Task statement:
For the data that follows, return each line unchanged and drop the pictures.

Collected data:
•••

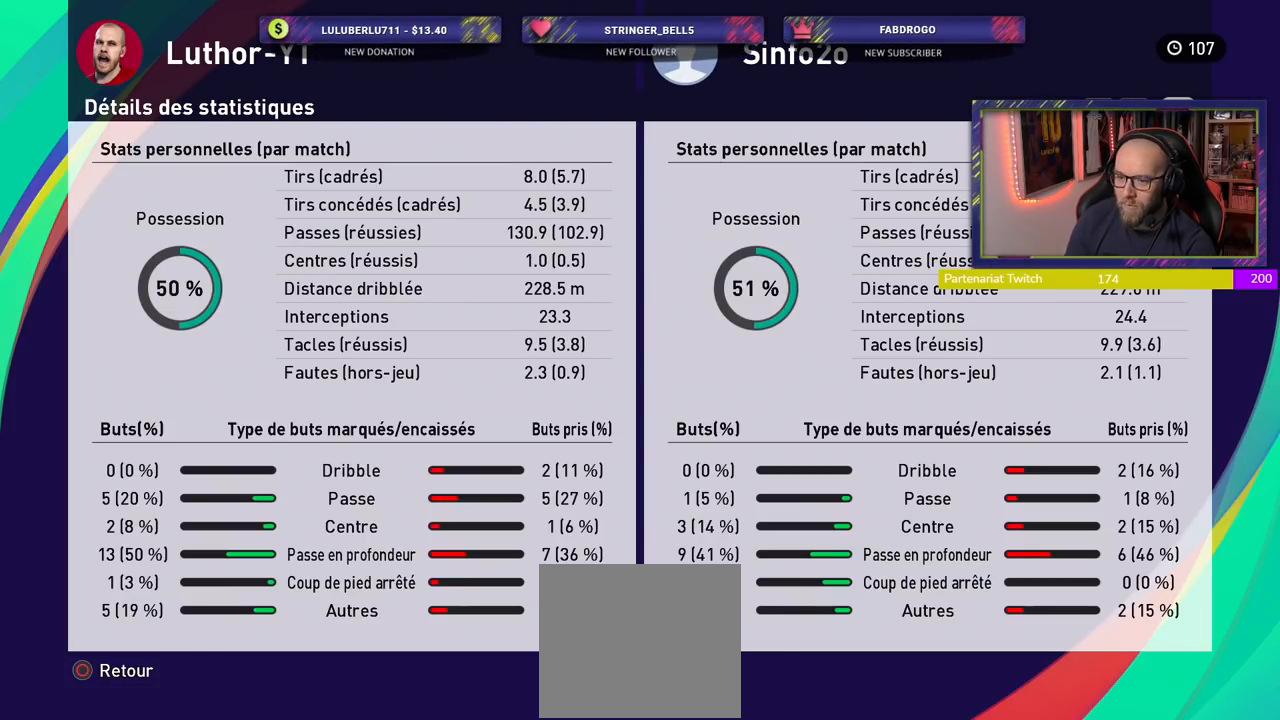
{"buttons": [], "left_stick": "center", "right_stick": "center", "events": [[160, "CIRCLE", "down"], [280, "CIRCLE", "up"], [380, "CIRCLE", "down"], [480, "CIRCLE", "up"]]}
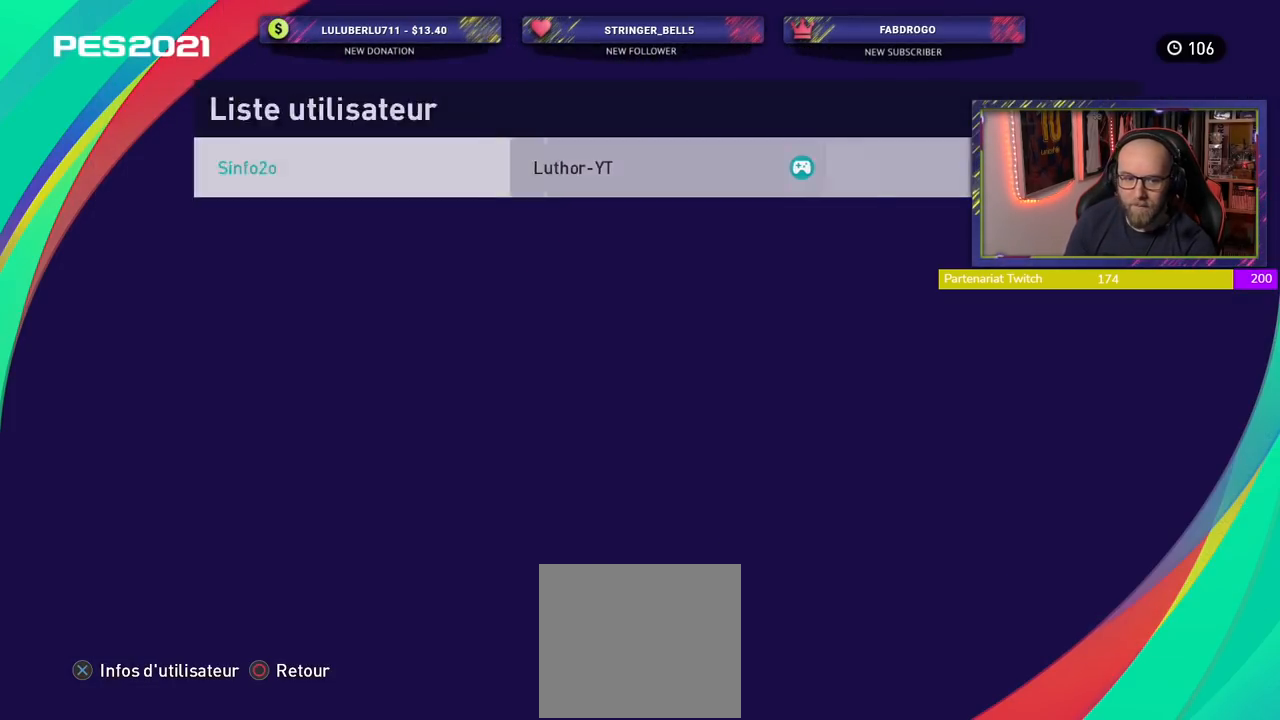
{"buttons": [], "left_stick": "center", "right_stick": "center", "events": []}
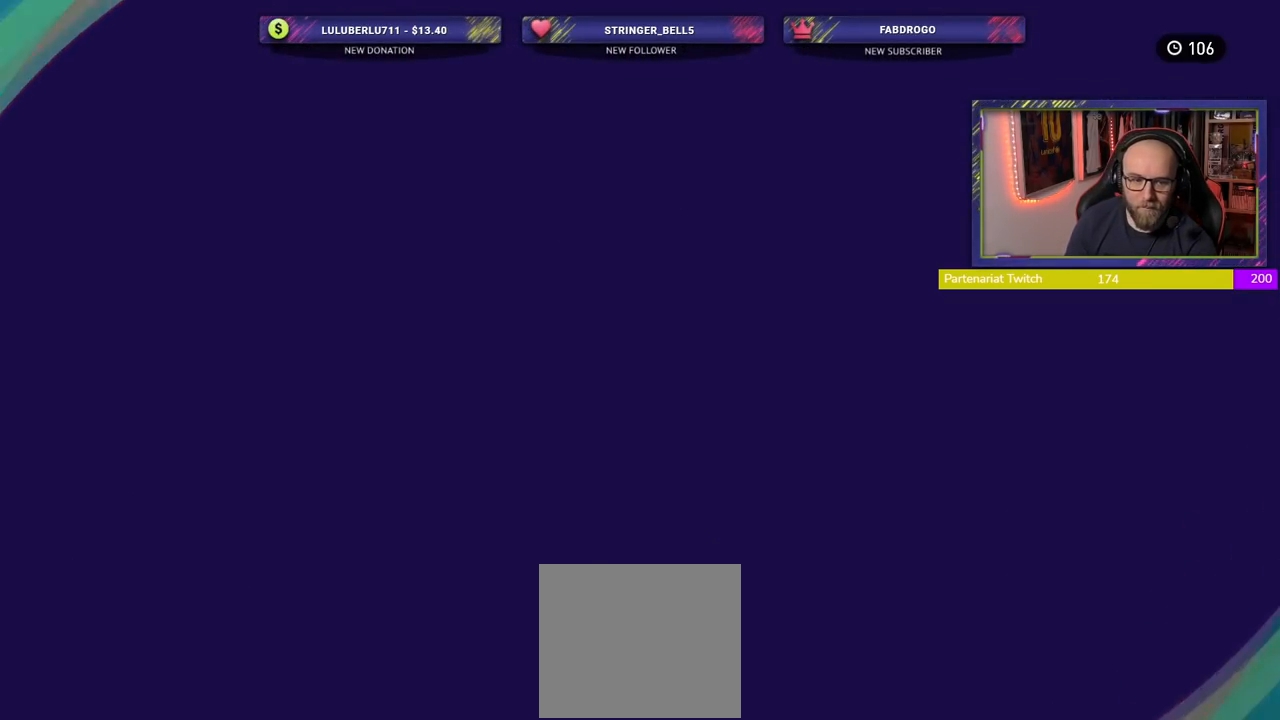
{"buttons": [], "left_stick": "center", "right_stick": "center", "events": []}
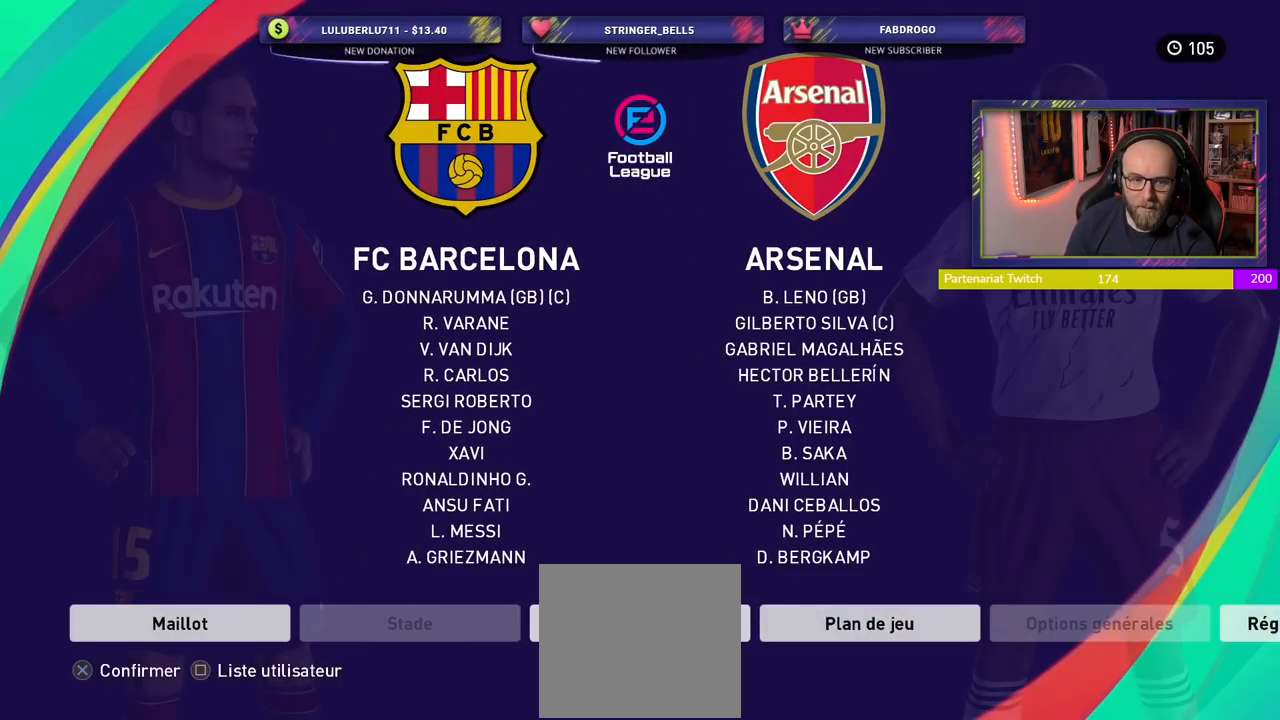
{"buttons": [], "left_stick": "center", "right_stick": "center", "events": []}
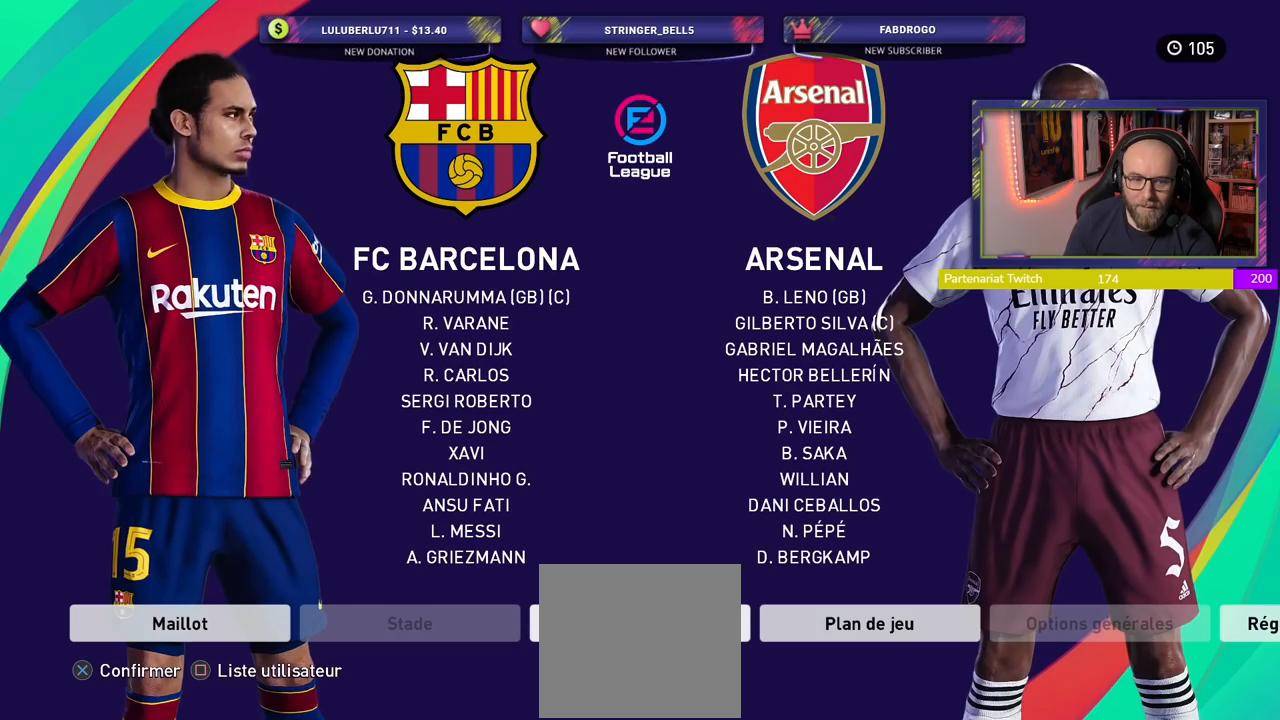
{"buttons": ["CROSS"], "left_stick": "center", "right_stick": "center", "events": [[500, "CROSS", "down"]]}
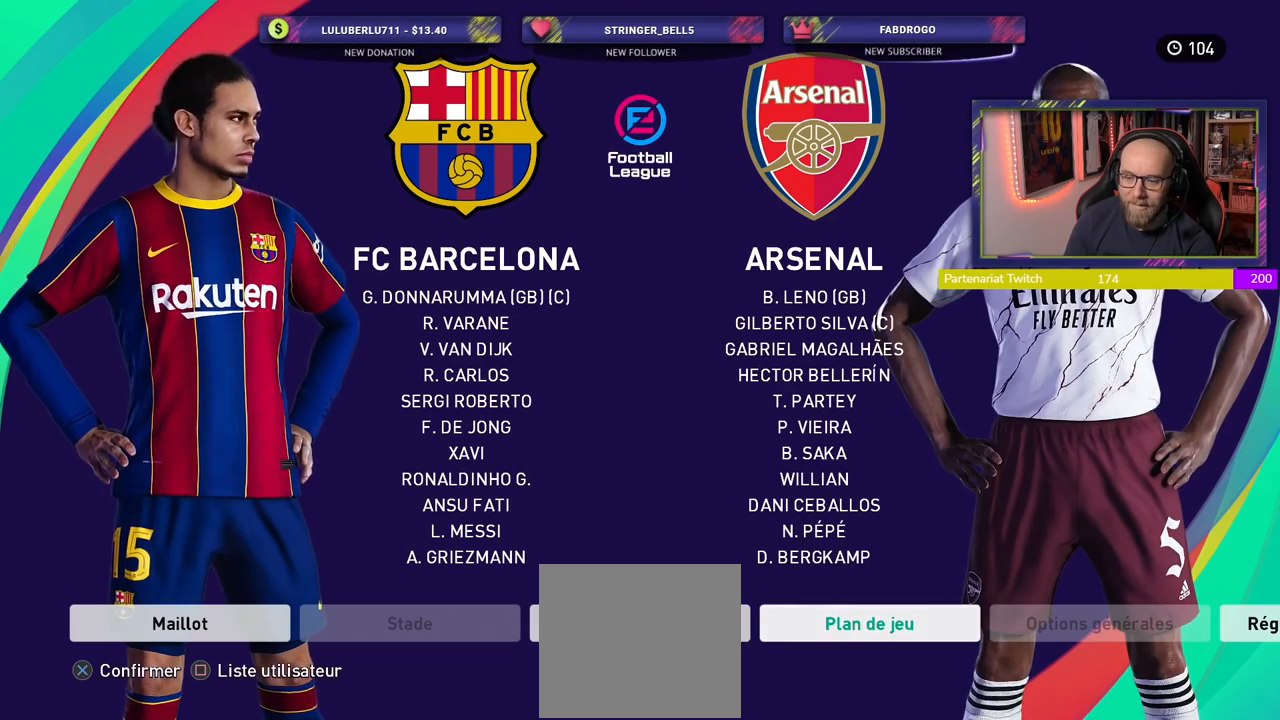
{"buttons": [], "left_stick": "center", "right_stick": "center", "events": [[180, "CROSS", "up"]]}
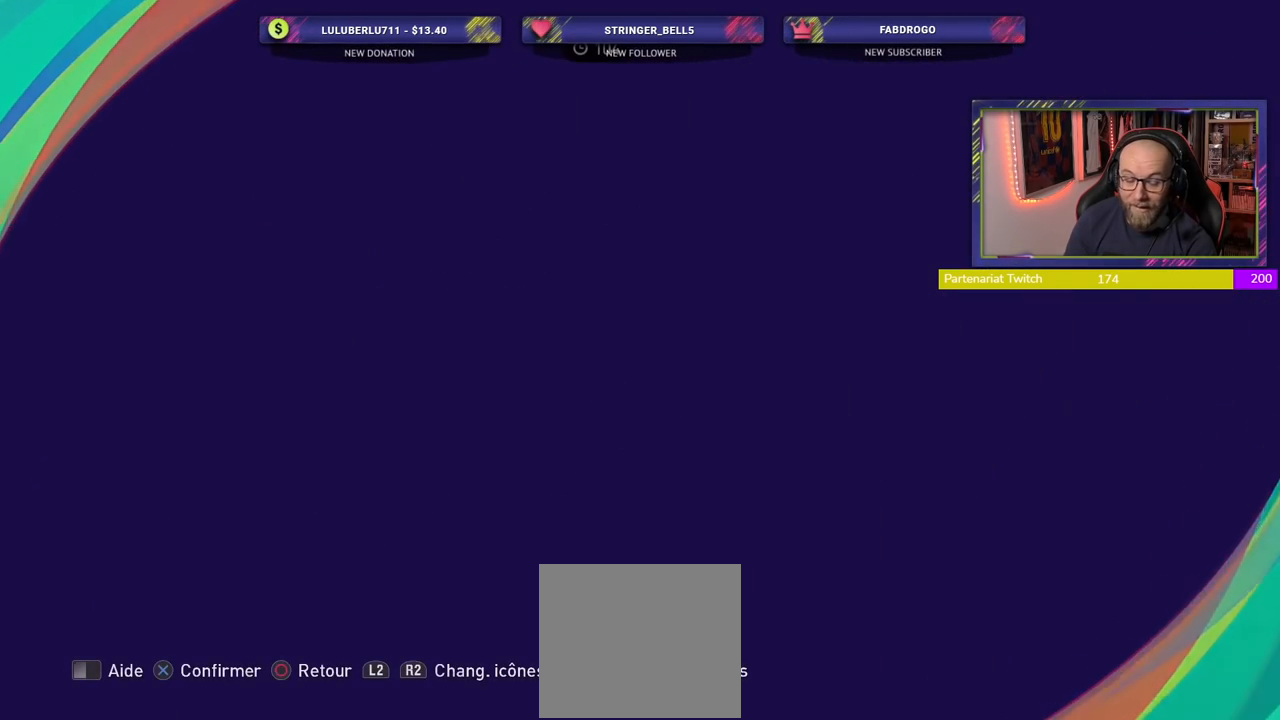
{"buttons": ["CIRCLE"], "left_stick": "center", "right_stick": "center", "events": [[280, "CIRCLE", "down"], [400, "CIRCLE", "up"], [500, "CIRCLE", "down"]]}
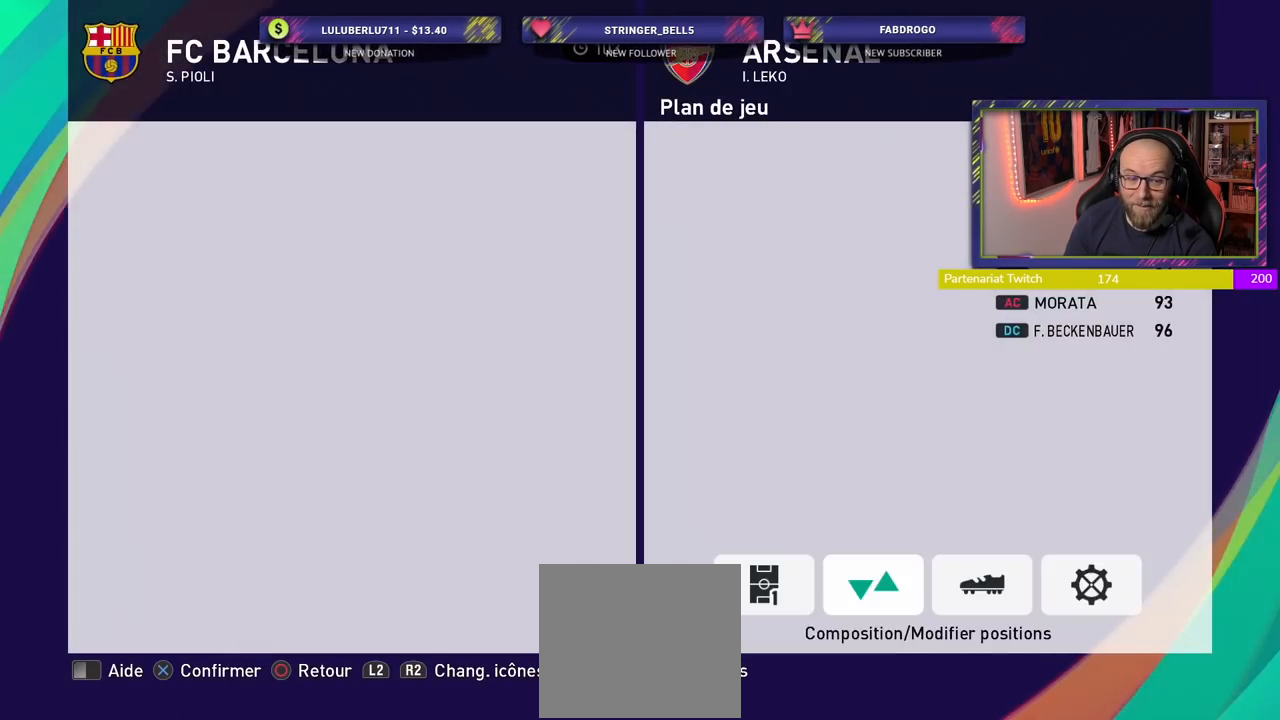
{"buttons": [], "left_stick": "center", "right_stick": "center", "events": [[120, "CIRCLE", "up"]]}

•••

Exercise solution:
{"buttons": [], "left_stick": "center", "right_stick": "center", "events": [[160, "CIRCLE", "down"], [280, "CIRCLE", "up"], [380, "CIRCLE", "down"], [480, "CIRCLE", "up"]]}
{"buttons": [], "left_stick": "center", "right_stick": "center", "events": []}
{"buttons": [], "left_stick": "center", "right_stick": "center", "events": []}
{"buttons": [], "left_stick": "center", "right_stick": "center", "events": []}
{"buttons": ["CROSS"], "left_stick": "center", "right_stick": "center", "events": [[500, "CROSS", "down"]]}
{"buttons": [], "left_stick": "center", "right_stick": "center", "events": [[180, "CROSS", "up"]]}
{"buttons": ["CIRCLE"], "left_stick": "center", "right_stick": "center", "events": [[280, "CIRCLE", "down"], [400, "CIRCLE", "up"], [500, "CIRCLE", "down"]]}
{"buttons": [], "left_stick": "center", "right_stick": "center", "events": [[120, "CIRCLE", "up"]]}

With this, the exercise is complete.